• _Extracted text_:
========================================================================

Submitted by David Stockman via Contra Corner blog,

Call it the rigor mortis of the robo-machines. About 430 days ago the S&P 500 crossed the 1973 mark for the first time - the same point where it settled today.

In between there has been endless reflexive thrashing in the trading range highlighted below. As is evident, the stock averages have not “climbed” the proverbial wall of worry; they have jerked and twitched to a series of short-lived new highs, which have now been abandoned.

Surely most thinking investors have left the casino by now. So what remains is chart driven trading programs, racing madly up, then down, then back up again - rinsing and repeating with ever more furious intensity.

^SPX data by YCharts

Accordingly, it goes without saying that the central bank driven casinos which now pass for financial markets are no place for savers, investors, rational speculators or any other known type of carbon unit. More than 80 months of ZIRP and nearly two decades of central bank financial repression have destroyed free market price discovery and eviscerated all of the normal mechanisms of stability and discipline that govern functioning markets.

Long ago short sellers were destroyed by the Greenspan/Bernanke/Yellen “put” and the endless cycle of buy-on-the-dip upswings that took the market averages to ever more lunatic levels. At the same time, speculators came to realize that their free money carry trades were not at risk because the Keynesian statists who have usurped control of the central banks promised to give them months and months of warning before tampering with their guaranteed cost of carry by even so much as 25 basis points.

Needless to say, this kind of “forward guidance” is endlessly praised by the talking heads of bubble vision as some kind of enlightened form of central bank honesty and transparency. No surprises and all that.

Please! Transparency in manipulating and pegging the price of money is not constructive monetary statesmanship; it is a front runner’s dream and as anti-market as it gets.

For crying out loud, if you tell speculators that their overnight carry cost is pinned to the second decimal place for months into the future, they will bid anything in sight that has a yield or appreciation potential, fund it in the money market directly or indirectly, and roll the carry night after night.

At length, the upward momentum becomes so regular that the machines take over. What you have at that point is not a stock market; it is a chart plot fashioned by algos.

One of the most pernicious forms of this machine takeover is the ETF plague. Even the most inveterate human speculator of this generation, Carl Icahn, got that right when he properly denounced ETFs as a disaster waiting to happen. His CNBC interviewer almost lost his lunch when Icahn said so.

========================================================================

• _Provided records_:
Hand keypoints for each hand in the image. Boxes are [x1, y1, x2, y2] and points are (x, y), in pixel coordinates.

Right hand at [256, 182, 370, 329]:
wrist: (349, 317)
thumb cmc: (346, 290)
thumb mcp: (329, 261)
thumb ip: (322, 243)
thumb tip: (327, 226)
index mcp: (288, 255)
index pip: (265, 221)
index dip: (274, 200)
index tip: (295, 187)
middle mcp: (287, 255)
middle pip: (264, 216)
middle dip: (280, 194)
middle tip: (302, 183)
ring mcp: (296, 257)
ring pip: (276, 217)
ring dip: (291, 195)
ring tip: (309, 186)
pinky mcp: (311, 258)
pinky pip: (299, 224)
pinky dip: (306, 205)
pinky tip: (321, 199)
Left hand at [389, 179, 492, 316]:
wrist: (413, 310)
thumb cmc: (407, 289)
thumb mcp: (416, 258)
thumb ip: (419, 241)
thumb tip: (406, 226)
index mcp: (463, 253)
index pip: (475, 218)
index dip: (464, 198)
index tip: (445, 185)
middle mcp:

========================================================================

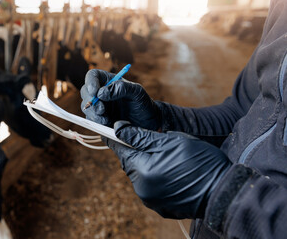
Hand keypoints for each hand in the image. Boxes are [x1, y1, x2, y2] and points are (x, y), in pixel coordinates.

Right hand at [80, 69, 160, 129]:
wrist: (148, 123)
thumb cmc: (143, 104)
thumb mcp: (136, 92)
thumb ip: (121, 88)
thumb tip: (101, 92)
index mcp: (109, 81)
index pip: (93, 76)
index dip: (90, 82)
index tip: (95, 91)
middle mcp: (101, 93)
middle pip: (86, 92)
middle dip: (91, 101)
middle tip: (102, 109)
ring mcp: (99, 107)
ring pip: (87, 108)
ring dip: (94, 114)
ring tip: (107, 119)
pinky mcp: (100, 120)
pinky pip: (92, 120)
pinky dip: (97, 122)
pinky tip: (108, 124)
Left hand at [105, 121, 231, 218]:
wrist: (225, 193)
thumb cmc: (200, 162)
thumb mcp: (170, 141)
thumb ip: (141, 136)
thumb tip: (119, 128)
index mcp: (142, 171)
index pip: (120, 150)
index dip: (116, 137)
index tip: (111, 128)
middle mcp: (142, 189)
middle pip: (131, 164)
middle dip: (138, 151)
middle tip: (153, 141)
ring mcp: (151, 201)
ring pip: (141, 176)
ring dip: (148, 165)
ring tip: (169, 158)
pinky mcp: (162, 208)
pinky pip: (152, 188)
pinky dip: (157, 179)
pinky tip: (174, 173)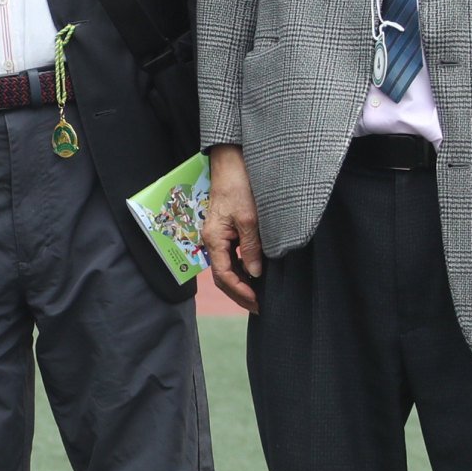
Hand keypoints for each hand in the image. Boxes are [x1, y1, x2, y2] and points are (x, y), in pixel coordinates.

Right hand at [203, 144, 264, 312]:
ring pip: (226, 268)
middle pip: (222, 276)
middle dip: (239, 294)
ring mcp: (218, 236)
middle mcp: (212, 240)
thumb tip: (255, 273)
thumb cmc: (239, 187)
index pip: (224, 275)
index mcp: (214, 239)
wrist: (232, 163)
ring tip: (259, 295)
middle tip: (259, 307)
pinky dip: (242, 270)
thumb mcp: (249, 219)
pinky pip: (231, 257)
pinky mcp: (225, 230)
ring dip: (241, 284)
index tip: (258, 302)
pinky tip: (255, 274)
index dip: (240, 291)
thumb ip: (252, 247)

========================================================================

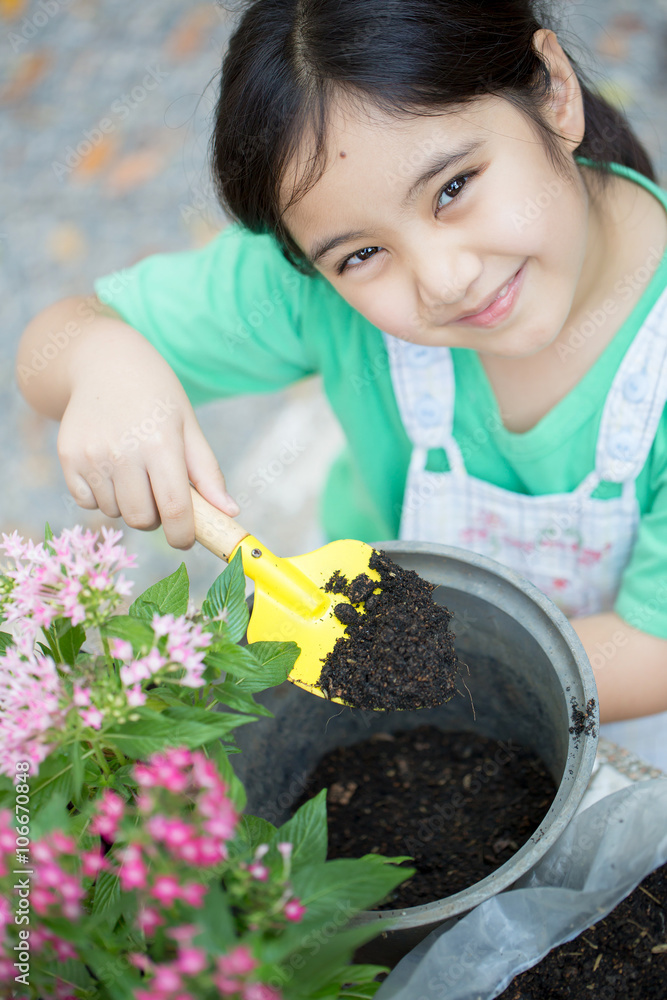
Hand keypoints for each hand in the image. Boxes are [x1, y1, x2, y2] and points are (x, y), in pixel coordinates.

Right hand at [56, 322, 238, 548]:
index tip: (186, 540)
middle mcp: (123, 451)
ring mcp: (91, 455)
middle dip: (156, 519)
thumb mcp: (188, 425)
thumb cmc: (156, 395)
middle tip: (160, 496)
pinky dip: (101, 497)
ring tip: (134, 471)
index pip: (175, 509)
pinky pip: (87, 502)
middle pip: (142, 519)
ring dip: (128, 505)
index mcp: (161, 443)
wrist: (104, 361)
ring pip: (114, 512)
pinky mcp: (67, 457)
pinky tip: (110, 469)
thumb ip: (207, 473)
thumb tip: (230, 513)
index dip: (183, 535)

========================================================================

• _Exercise requirements_: Copy the commentary on the stock market from "For crying out" to "fashioned by algos.", swapping "speculators" for "traders".

• _Written reply_:
For crying out loud, if you tell traders that their overnight carry cost is pinned to the second decimal place for months into the future, they will bid anything in sight that has a yield or appreciation potential, fund it in the money market directly or indirectly, and roll the carry night after night.

At length, the upward momentum becomes so regular that the machines take over. What you have at that point is not a stock market; it is a chart plot fashioned by algos.